Wir landen in Mumbai - mitten in der Nacht. Der naechste Morgen ist erfuellt von unzaehligen neuen Eindruecken, den ersten in Indien: Der Verkehr, noch verrueckter als in Bangkok; Slums am Strassenrand; am bedeutendsten, die Leute - die Freuen in ihren wunderschoenen Saris und Salwar Kameez (HOse, lange Bluse und Schal), die unsere Augen immer wieder an sie binden; wir werden angestarrt, haeufig interessiert, mal skeptisch, mal luestern, mal schuechtern-verstohlen - wir sind froh um unsere Sonnenbrillen, die ein bisschen Schutz bieten.
UNd dann der Bahnhof.

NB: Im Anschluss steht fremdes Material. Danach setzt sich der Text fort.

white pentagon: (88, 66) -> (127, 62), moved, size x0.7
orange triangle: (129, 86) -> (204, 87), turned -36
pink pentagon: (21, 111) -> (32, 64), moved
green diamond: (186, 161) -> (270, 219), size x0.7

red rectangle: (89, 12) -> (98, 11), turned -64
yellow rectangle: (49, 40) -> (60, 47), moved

Mumbai hat ueber 20 Millionen Einwohner, die schiere Zahl normalerweise voellig unvorstellbar. Am Bahnhof wir das ein bisschen leichter, wenn man sich durch das geschaeftige, unaufhoerliche Gewusel schlaengelt, das jeden Meter einzunehmen scheint.

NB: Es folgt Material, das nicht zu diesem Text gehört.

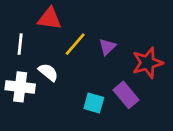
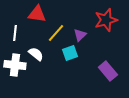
red star: (147, 63) -> (106, 20), moved
purple rectangle: (126, 95) -> (108, 71), moved
cyan square: (94, 103) -> (70, 53), moved, turned -35

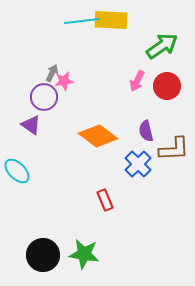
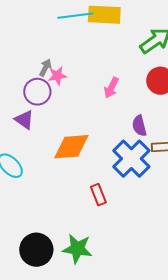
pink arrow: (137, 81) -> (111, 88), moved
orange diamond: (98, 136) -> (71, 147), moved, turned -42
blue cross: (138, 164) -> (131, 159), size x1.4

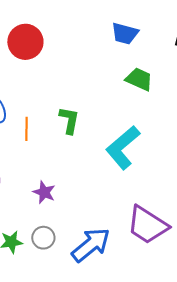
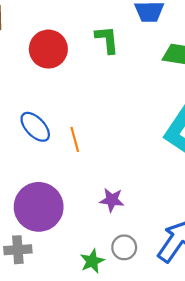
green L-shape: (69, 120) -> (107, 40), moved

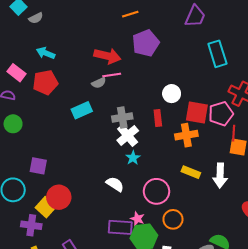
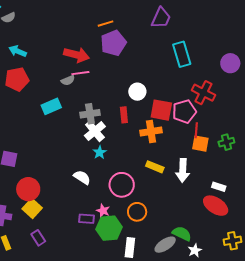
orange line: (130, 14) -> (105, 24), moved
yellow square: (46, 207) -> (32, 208), moved
purple rectangle: (120, 227) -> (87, 219), size x0.7

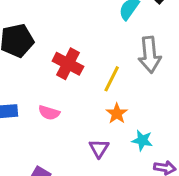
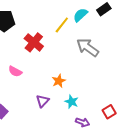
gray arrow: (150, 55) -> (88, 47), turned 120
yellow line: (112, 79) -> (62, 25), moved

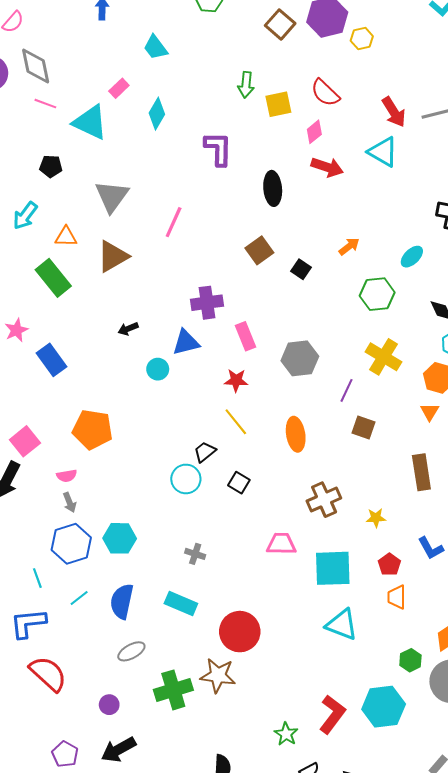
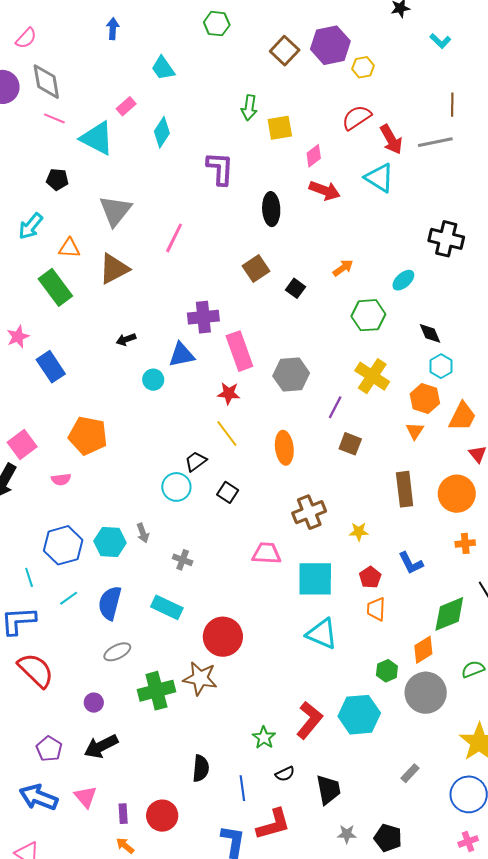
red semicircle: (325, 93) -> (357, 117), moved, turned 100
pink rectangle: (246, 336) -> (239, 351), size x1.4
gray arrow: (70, 502) -> (143, 533), moved

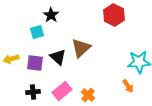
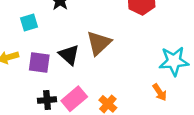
cyan square: (37, 32) -> (29, 22), moved
black cross: (33, 92) -> (47, 100), moved

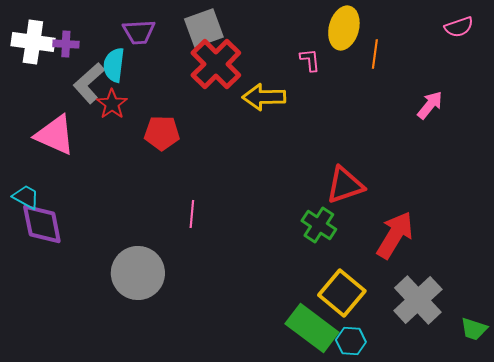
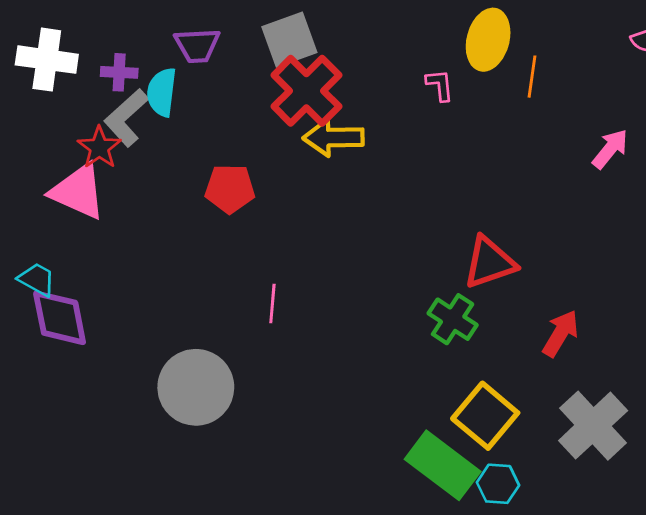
purple cross: (66, 44) -> (119, 72), moved
yellow arrow: (264, 97) -> (333, 138), moved
red star: (112, 104) -> (99, 148), moved
red arrow: (395, 235) -> (560, 333), size x0.7

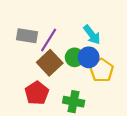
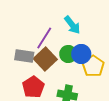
cyan arrow: (92, 35) -> (72, 25), moved
gray rectangle: (27, 36) -> (24, 56), moved

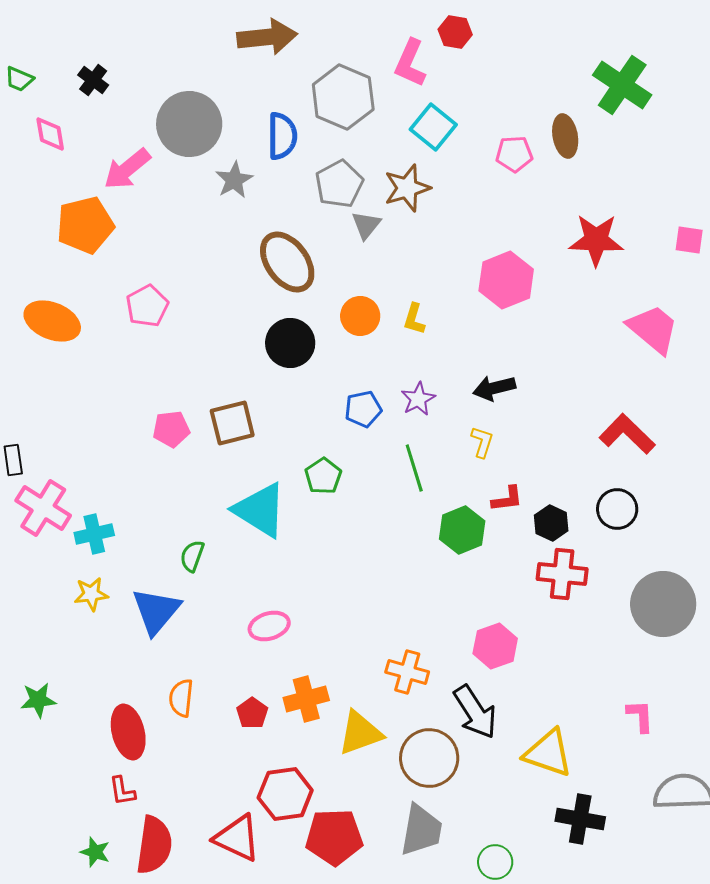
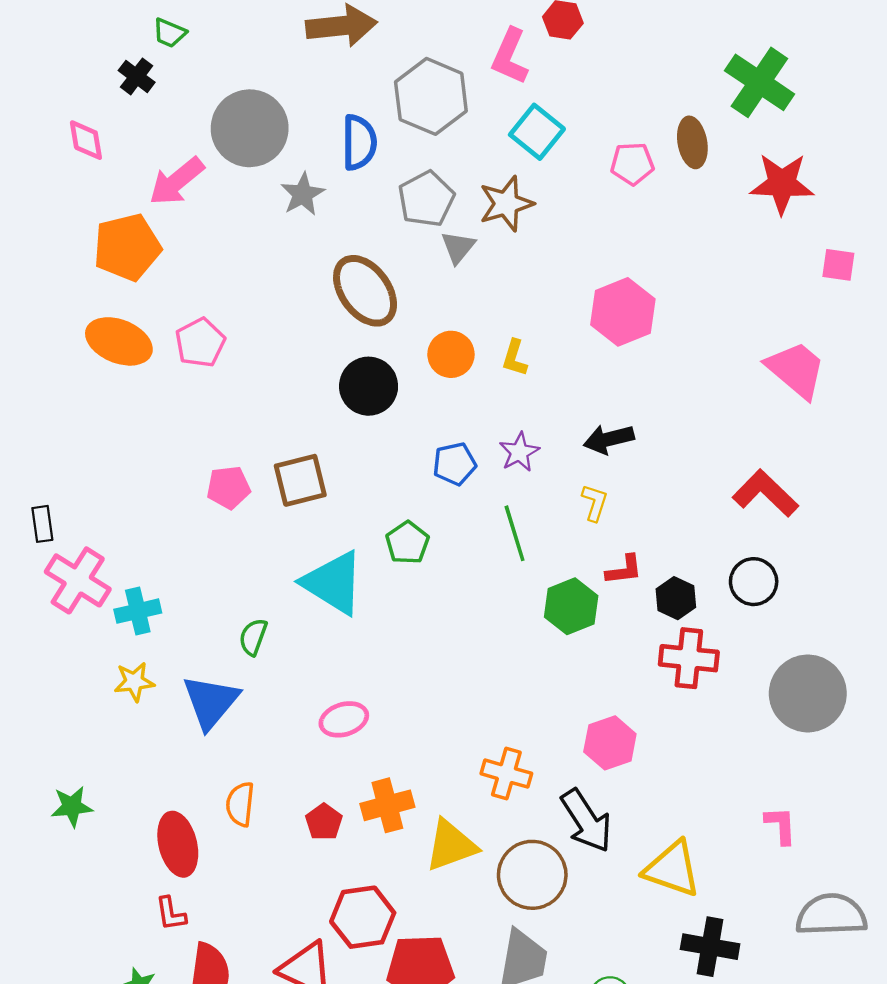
green trapezoid: (19, 79) -> (170, 33), moved
red star: (596, 240) -> (782, 184), moved
orange ellipse: (52, 321) -> (119, 341), moved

Als der innerstaedtische Zug einfaehrt, gibt er ein sehr eindrueckliches Bild ab: Weit aus den Tueren gelehnt gucken die Leute dem Bahnhof entgegen, halten sich nur an einer Stange fest. Wir kaempfen uns zum Ladies only Abteil durch - eine Erfindung, um die wir sehr dankbar sind. Und nicht zuletzt ist das Frauenabteil einer der buntesten Orte, den es wohl gibt und ein perfekter PLatz, um auch unsererseits ein paar mehr oder weniger verstohlene Blicke in den Alltag der Inderinnen zu bekommen.
Beeindruckend ist auch die Zahl der unterschiedlichen Religionen, die hier praesent sind: Von Hindus zu Sikhs, Jains, Buddhisten und Muslimen bis hin zu Christen ist alles vertreten.

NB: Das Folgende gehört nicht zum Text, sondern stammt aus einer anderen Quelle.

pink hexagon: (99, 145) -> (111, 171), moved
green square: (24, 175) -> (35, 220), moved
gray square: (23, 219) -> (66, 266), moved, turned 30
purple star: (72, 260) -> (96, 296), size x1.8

Mumbai an sich ist eine erstaunliche und verwirrende Mischung aus Indien und britischen Einfluessen. Die vielen auesserst imposanten gothischen Gebaeude - von der Universitaet bis hin zum Gerichtshof - wuerde man als Laie (der ich nunmal bin) in der Tat direkt nach London setzen, und es wirkte voellig normal. Dazwischen die winzigen Staende mit verfuehrerisch durftendem indischen Snacks, Basars, ein Park, in dem selbstverstaendlich Kricket gespielt wird und die ein oder andere Kirche. Ausserdem ein kleiner Strand, fast mitten in der Stadt, der den Blick auf eine in Smog gehuellte Skyline freigibt.
Am naechsten Tag verschicken wir mal wieder ein Paeckchen, aber anstatt es in einen Pappkarton zu stecken, wird es fest in Leinen eingenaeht - auch eine Methode.
Dann steht unsere erste indische Zugfahrt an. Wir buchen Sleeper Class, die billigste, und sind gespannt und auch ein bisschen nervoes. Es gibt acht Betten pro jedem offenen Abteil, links entlang der Zugwand zwei uebereinander, rechts quer in den Raum ragend zwei Reihen zu je drei Betten uebereinander. Gegen alle Erwartungen verbringen wir eine durchaus entspannte und erholsame Nacht auf unseren Pritschen, es laesst sich wirklich gut schlafen, wir werden weder ausgeraubt, noch bedroht, noch vergewaltigt. UNd das gleiche gilt fuer jede andere Busfahrt, die wir/ich seitdem gemacht haben. Es ist eine erstaunlich angenehme Art, die langen Strecken zurueckzulegen, ohne ganze Tage zu verlieren.

1 Kommentar:

  1. MAREN! DAS PACKET KAM HEUTE AN: ICH HABE DEN POSTBOTEN BEINAH UMARMT VOR ERLEICHTERUNG. Mein ausgemachtes Pech hat aber auch bedingt, dass alle Opiumpfeifen es überlebt haben, außer meiner (wenn ich mich an die Verteilung richtig erinnere heißt das). Aber es ist da. Endlich. Fühl dich gedrückt!